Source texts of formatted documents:
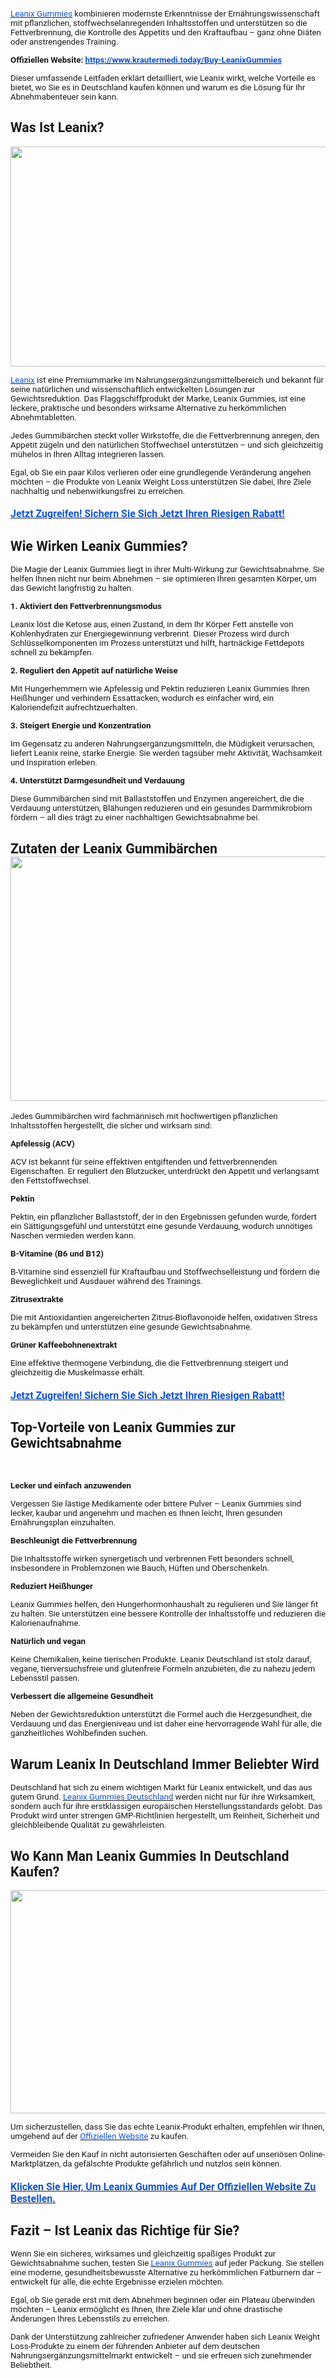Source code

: <p><a href="https://www.krautermedi.today/Buy-LeanixGummies"><u><span style="color:#1155cc;font-size:10pt;font-family:Roboto,sans-serif;">Leanix Gummies</span></u></a><span style="font-size:10pt;font-family:Roboto,sans-serif;">&nbsp;kombinieren modernste Erkenntnisse der Ern&auml;hrungswissenschaft mit pflanzlichen, stoffwechselanregenden Inhaltsstoffen und unterst&uuml;tzen so die Fettverbrennung, die Kontrolle des Appetits und den Kraftaufbau &ndash; ganz ohne Di&auml;ten oder anstrengendes Training.</span></p>
<p><strong><span style="font-size:10pt;font-family:Roboto,sans-serif;">Offiziellen Website:&nbsp;</span></strong><a href="https://www.krautermedi.today/Buy-LeanixGummies"><strong><u><span style="color:#1155cc;font-size:10pt;font-family:Roboto,sans-serif;">https://www.krautermedi.today/Buy-LeanixGummies</span></u></strong></a></p>
<p><span style="font-size:10pt;font-family:Roboto,sans-serif;">Dieser umfassende Leitfaden erkl&auml;rt detailliert, wie Leanix wirkt, welche Vorteile es bietet, wo Sie es in Deutschland kaufen k&ouml;nnen und warum es die L&ouml;sung f&uuml;r Ihr Abnehmabenteuer sein kann.</span></p>
<h2><strong><span style="font-size:16pt;font-family:Roboto,sans-serif;">Was Ist Leanix?</span></strong></h2>
<p><span style="font-size:11pt;font-family:Roboto,sans-serif;"><span style="border:none;"><img src="https://lh7-rt.googleusercontent.com/docsz/AD_4nXe1RWghBAQ4e4iJbO6y1fEBAg-JF0YJxxJpd-jwCRRO6tfPBUnzxC3OJaE8gyKWLeP9Qkae8MRMn9K7V3isC1dnk_ZqC9bWidwZgcpTJS7pm1341ieOXi07TJ8dfcRDk9U_phBZcQ?key=fQ6XY5KwHqZkx9etYgcDglJj" width="624" height="352"></span></span></p>
<p><a href="https://www.krautermedi.today/Buy-LeanixGummies"><u><span style="color:#1155cc;font-size:10pt;font-family:Roboto,sans-serif;">Leanix</span></u></a><span style="font-size:10pt;font-family:Roboto,sans-serif;">&nbsp;ist eine Premiummarke im Nahrungserg&auml;nzungsmittelbereich und bekannt f&uuml;r seine nat&uuml;rlichen und wissenschaftlich entwickelten L&ouml;sungen zur Gewichtsreduktion. Das Flaggschiffprodukt der Marke, Leanix Gummies, ist eine leckere, praktische und besonders wirksame Alternative zu herk&ouml;mmlichen Abnehmtabletten.</span></p>
<p><span style="font-size:10pt;font-family:Roboto,sans-serif;">Jedes Gummib&auml;rchen steckt voller Wirkstoffe, die die Fettverbrennung anregen, den Appetit z&uuml;geln und den nat&uuml;rlichen Stoffwechsel unterst&uuml;tzen &ndash; und sich gleichzeitig m&uuml;helos in Ihren Alltag integrieren lassen.</span></p>
<p><span style="font-size:10pt;font-family:Roboto,sans-serif;">Egal, ob Sie ein paar Kilos verlieren oder eine grundlegende Ver&auml;nderung angehen m&ouml;chten &ndash; die Produkte von Leanix Weight Loss unterst&uuml;tzen Sie dabei, Ihre Ziele nachhaltig und nebenwirkungsfrei zu erreichen.</span></p>
<h4><a href="https://www.krautermedi.today/Buy-LeanixGummies"><strong><u><span style="color:#1155cc;font-size:12pt;font-family:Roboto,sans-serif;">Jetzt Zugreifen! Sichern Sie Sich Jetzt Ihren Riesigen Rabatt!</span></u></strong></a></h4>
<h2><strong><span style="font-size:16pt;font-family:Roboto,sans-serif;">Wie Wirken Leanix Gummies?</span></strong></h2>
<p><span style="font-size:10pt;font-family:Roboto,sans-serif;">Die Magie der Leanix Gummies liegt in ihrer Multi-Wirkung zur Gewichtsabnahme. Sie helfen Ihnen nicht nur beim Abnehmen &ndash; sie optimieren Ihren gesamten K&ouml;rper, um das Gewicht langfristig zu halten.</span></p>
<p><strong><span style="font-size:10pt;font-family:Roboto,sans-serif;">1. Aktiviert den Fettverbrennungsmodus</span></strong></p>
<p><span style="font-size:10pt;font-family:Roboto,sans-serif;">Leanix l&ouml;st die Ketose aus, einen Zustand, in dem Ihr K&ouml;rper Fett anstelle von Kohlenhydraten zur Energiegewinnung verbrennt. Dieser Prozess wird durch Schl&uuml;sselkomponenten im Prozess unterst&uuml;tzt und hilft, hartn&auml;ckige Fettdepots schnell zu bek&auml;mpfen.</span></p>
<p><strong><span style="font-size:10pt;font-family:Roboto,sans-serif;">2. Reguliert den Appetit auf nat&uuml;rliche Weise</span></strong></p>
<p><span style="font-size:10pt;font-family:Roboto,sans-serif;">Mit Hungerhemmern wie Apfelessig und Pektin reduzieren Leanix Gummies Ihren Hei&szlig;hunger und verhindern Essattacken, wodurch es einfacher wird, ein Kaloriendefizit aufrechtzuerhalten.</span></p>
<p><strong><span style="font-size:10pt;font-family:Roboto,sans-serif;">3. Steigert Energie und Konzentration</span></strong></p>
<p><span style="font-size:10pt;font-family:Roboto,sans-serif;">Im Gegensatz zu anderen Nahrungserg&auml;nzungsmitteln, die M&uuml;digkeit verursachen, liefert Leanix reine, starke Energie. Sie werden tags&uuml;ber mehr Aktivit&auml;t, Wachsamkeit und Inspiration erleben.</span></p>
<p><strong><span style="font-size:10pt;font-family:Roboto,sans-serif;">4. Unterst&uuml;tzt Darmgesundheit und Verdauung</span></strong></p>
<p><span style="font-size:10pt;font-family:Roboto,sans-serif;">Diese Gummib&auml;rchen sind mit Ballaststoffen und Enzymen angereichert, die die Verdauung unterst&uuml;tzen, Bl&auml;hungen reduzieren und ein gesundes Darmmikrobiom f&ouml;rdern &ndash; all dies tr&auml;gt zu einer nachhaltigen Gewichtsabnahme bei.</span></p>
<h2><strong><span style="font-size:16pt;font-family:Roboto,sans-serif;">Zutaten der Leanix Gummib&auml;rchen</span></strong><span style="font-size:11pt;font-family:Roboto,sans-serif;"><span style="border:none;"><img src="https://lh7-rt.googleusercontent.com/docsz/AD_4nXe_BWxoJQuwhYrM2dxeWOR6n6-4KvxdcCF4-TclWfCmbFUkckPCv0WCI7bG1Kadf2A904bE6kLdSnoMyrlE-EEt6pojBrW-IS-gJWuhwkqD-00dWf9vHd-HU4W1fbP8CHEEUFk5?key=fQ6XY5KwHqZkx9etYgcDglJj" width="624" height="391"></span></span></h2>
<p><span style="font-size:10pt;font-family:Roboto,sans-serif;">Jedes Gummib&auml;rchen wird fachm&auml;nnisch mit hochwertigen pflanzlichen Inhaltsstoffen hergestellt, die sicher und wirksam sind:</span></p>
<p><strong><span style="font-size:10pt;font-family:Roboto,sans-serif;">Apfelessig (ACV)</span></strong></p>
<p><span style="font-size:10pt;font-family:Roboto,sans-serif;">ACV ist bekannt f&uuml;r seine effektiven entgiftenden und fettverbrennenden Eigenschaften. Er reguliert den Blutzucker, unterdr&uuml;ckt den Appetit und verlangsamt den Fettstoffwechsel.</span></p>
<p><strong><span style="font-size:10pt;font-family:Roboto,sans-serif;">Pektin</span></strong></p>
<p><span style="font-size:10pt;font-family:Roboto,sans-serif;">Pektin, ein pflanzlicher Ballaststoff, der in den Ergebnissen gefunden wurde, f&ouml;rdert ein S&auml;ttigungsgef&uuml;hl und unterst&uuml;tzt eine gesunde Verdauung, wodurch unn&ouml;tiges Naschen vermieden werden kann.</span></p>
<p><strong><span style="font-size:10pt;font-family:Roboto,sans-serif;">B-Vitamine (B6 und B12)</span></strong></p>
<p><span style="font-size:10pt;font-family:Roboto,sans-serif;">B-Vitamine sind essenziell f&uuml;r Kraftaufbau und Stoffwechselleistung und f&ouml;rdern die Beweglichkeit und Ausdauer w&auml;hrend des Trainings.</span></p>
<p><strong><span style="font-size:10pt;font-family:Roboto,sans-serif;">Zitrusextrakte</span></strong></p>
<p><span style="font-size:10pt;font-family:Roboto,sans-serif;">Die mit Antioxidantien angereicherten Zitrus-Bioflavonoide helfen, oxidativen Stress zu bek&auml;mpfen und unterst&uuml;tzen eine gesunde Gewichtsabnahme.</span></p>
<p><strong><span style="font-size:10pt;font-family:Roboto,sans-serif;">Gr&uuml;ner Kaffeebohnenextrakt</span></strong></p>
<p><span style="font-size:10pt;font-family:Roboto,sans-serif;">Eine effektive thermogene Verbindung, die die Fettverbrennung steigert und gleichzeitig die Muskelmasse erh&auml;lt.</span></p>
<h4><a href="https://www.krautermedi.today/Buy-LeanixGummies"><strong><u><span style="color:#1155cc;font-size:12pt;font-family:Roboto,sans-serif;">Jetzt Zugreifen! Sichern Sie Sich Jetzt Ihren Riesigen Rabatt!</span></u></strong></a></h4>
<h2><strong><span style="font-size:16pt;font-family:Roboto,sans-serif;">Top-Vorteile von Leanix Gummies zur Gewichtsabnahme</span></strong></h2>
<p><br></p>
<p><strong><span style="font-size:10pt;font-family:Roboto,sans-serif;">Lecker und einfach anzuwenden</span></strong></p>
<p><span style="font-size:10pt;font-family:Roboto,sans-serif;">Vergessen Sie l&auml;stige Medikamente oder bittere Pulver &ndash; Leanix Gummies sind lecker, kaubar und angenehm und machen es Ihnen leicht, Ihren gesunden Ern&auml;hrungsplan einzuhalten.</span></p>
<p><strong><span style="font-size:10pt;font-family:Roboto,sans-serif;">Beschleunigt die Fettverbrennung</span></strong></p>
<p><span style="font-size:10pt;font-family:Roboto,sans-serif;">Die Inhaltsstoffe wirken synergetisch und verbrennen Fett besonders schnell, insbesondere in Problemzonen wie Bauch, H&uuml;ften und Oberschenkeln.</span></p>
<p><strong><span style="font-size:10pt;font-family:Roboto,sans-serif;">Reduziert Hei&szlig;hunger</span></strong></p>
<p><span style="font-size:10pt;font-family:Roboto,sans-serif;">Leanix Gummies helfen, den Hungerhormonhaushalt zu regulieren und Sie l&auml;nger fit zu halten. Sie unterst&uuml;tzen eine bessere Kontrolle der Inhaltsstoffe und reduzieren die Kalorienaufnahme.</span></p>
<p><strong><span style="font-size:10pt;font-family:Roboto,sans-serif;">Nat&uuml;rlich und vegan</span></strong></p>
<p><span style="font-size:10pt;font-family:Roboto,sans-serif;">Keine Chemikalien, keine tierischen Produkte. Leanix Deutschland ist stolz darauf, vegane, tierversuchsfreie und glutenfreie Formeln anzubieten, die zu nahezu jedem Lebensstil passen.</span></p>
<p><strong><span style="font-size:10pt;font-family:Roboto,sans-serif;">Verbessert die allgemeine Gesundheit</span></strong></p>
<p><span style="font-size:10pt;font-family:Roboto,sans-serif;">Neben der Gewichtsreduktion unterst&uuml;tzt die Formel auch die Herzgesundheit, die Verdauung und das Energieniveau und ist daher eine hervorragende Wahl f&uuml;r alle, die ganzheitliches Wohlbefinden suchen.</span></p>
<h2><strong><span style="font-size:16pt;font-family:Roboto,sans-serif;">Warum Leanix In Deutschland Immer Beliebter Wird</span></strong></h2>
<p><span style="font-size:10pt;font-family:Roboto,sans-serif;">Deutschland hat sich zu einem wichtigen Markt f&uuml;r Leanix entwickelt, und das aus gutem Grund.&nbsp;</span><a href="https://www.krautermedi.today/Buy-LeanixGummies"><u><span style="color:#1155cc;font-size:10pt;font-family:Roboto,sans-serif;">Leanix Gummies Deutschland</span></u></a><span style="font-size:10pt;font-family:Roboto,sans-serif;">&nbsp;werden nicht nur f&uuml;r ihre Wirksamkeit, sondern auch f&uuml;r ihre erstklassigen europ&auml;ischen Herstellungsstandards gelobt. Das Produkt wird unter strengen GMP-Richtlinien hergestellt, um Reinheit, Sicherheit und gleichbleibende Qualit&auml;t zu gew&auml;hrleisten.</span></p>
<h2><strong><span style="font-size:16pt;font-family:Roboto,sans-serif;">Wo Kann Man Leanix Gummies In Deutschland Kaufen?</span></strong></h2>
<p><span style="font-size:11pt;font-family:Roboto,sans-serif;"><span style="border:none;"><img src="https://lh7-rt.googleusercontent.com/docsz/AD_4nXfDkTeYKuD0HnFl24nKHRF9OJ_gt1nFBmruYaqJOwsRiLUOu0bWhrvonX9uD3urkhb52gd8QRw5jzoi0HTd7_TxlV3-AV7PbT01P-cPnWLsvWIxXffGi2or0mgs6d_iY8S4OgXHVg?key=fQ6XY5KwHqZkx9etYgcDglJj" width="624" height="357"></span></span></p>
<p><span style="font-size:10pt;font-family:Roboto,sans-serif;">Um sicherzustellen, dass Sie das echte Leanix-Produkt erhalten, empfehlen wir Ihnen, umgehend auf der&nbsp;</span><a href="https://www.krautermedi.today/Buy-LeanixGummies"><u><span style="color:#1155cc;font-size:10pt;font-family:Roboto,sans-serif;">Offiziellen Website</span></u></a><span style="font-size:10pt;font-family:Roboto,sans-serif;">&nbsp;zu kaufen.</span></p>
<p><span style="font-size:10pt;font-family:Roboto,sans-serif;">Vermeiden Sie den Kauf in nicht autorisierten Gesch&auml;ften oder auf unseri&ouml;sen Online-Marktpl&auml;tzen, da gef&auml;lschte Produkte gef&auml;hrlich und nutzlos sein k&ouml;nnen.</span></p>
<h4><a href="https://www.krautermedi.today/Buy-LeanixGummies"><strong><u><span style="color:#1155cc;font-size:12pt;font-family:Roboto,sans-serif;">Klicken Sie Hier, Um Leanix Gummies Auf Der Offiziellen Website Zu Bestellen.</span></u></strong></a></h4>
<h2><strong><span style="font-size:16pt;font-family:Roboto,sans-serif;">Fazit &ndash; Ist Leanix das Richtige f&uuml;r Sie?</span></strong></h2>
<p><span style="font-size:10pt;font-family:Roboto,sans-serif;">Wenn Sie ein sicheres, wirksames und gleichzeitig spa&szlig;iges Produkt zur Gewichtsabnahme suchen, testen Sie&nbsp;</span><a href="https://www.krautermedi.today/Buy-LeanixGummies"><u><span style="color:#1155cc;font-size:10pt;font-family:Roboto,sans-serif;">Leanix Gummies</span></u></a><span style="font-size:10pt;font-family:Roboto,sans-serif;">&nbsp;auf jeder Packung. Sie stellen eine moderne, gesundheitsbewusste Alternative zu herk&ouml;mmlichen Fatburnern dar &ndash; entwickelt f&uuml;r alle, die echte Ergebnisse erzielen m&ouml;chten.</span></p>
<p><span style="font-size:10pt;font-family:Roboto,sans-serif;">Egal, ob Sie gerade erst mit dem Abnehmen beginnen oder ein Plateau &uuml;berwinden m&ouml;chten &ndash; Leanix erm&ouml;glicht es Ihnen, Ihre Ziele klar und ohne drastische &Auml;nderungen Ihres Lebensstils zu erreichen.</span></p>
<p><span style="font-size:10pt;font-family:Roboto,sans-serif;">Dank der Unterst&uuml;tzung zahlreicher zufriedener Anwender haben sich Leanix Weight Loss-Produkte zu einem der f&uuml;hrenden Anbieter auf dem deutschen Nahrungserg&auml;nzungsmittelmarkt entwickelt &ndash; und sie erfreuen sich zunehmender Beliebtheit.</span></p>
<p><br></p>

**WHAT YOU ARE ASKED TO DO**.
Look for "sich zunehmender Beliebtheit.</span></p>" in the records. Write out its line and every later line through the end exactly, with nothing more.

**SOLVED EXERCISE**.
<p><span style="font-size:10pt;font-family:Roboto,sans-serif;">Dank der Unterst&uuml;tzung zahlreicher zufriedener Anwender haben sich Leanix Weight Loss-Produkte zu einem der f&uuml;hrenden Anbieter auf dem deutschen Nahrungserg&auml;nzungsmittelmarkt entwickelt &ndash; und sie erfreuen sich zunehmender Beliebtheit.</span></p>
<p><br></p>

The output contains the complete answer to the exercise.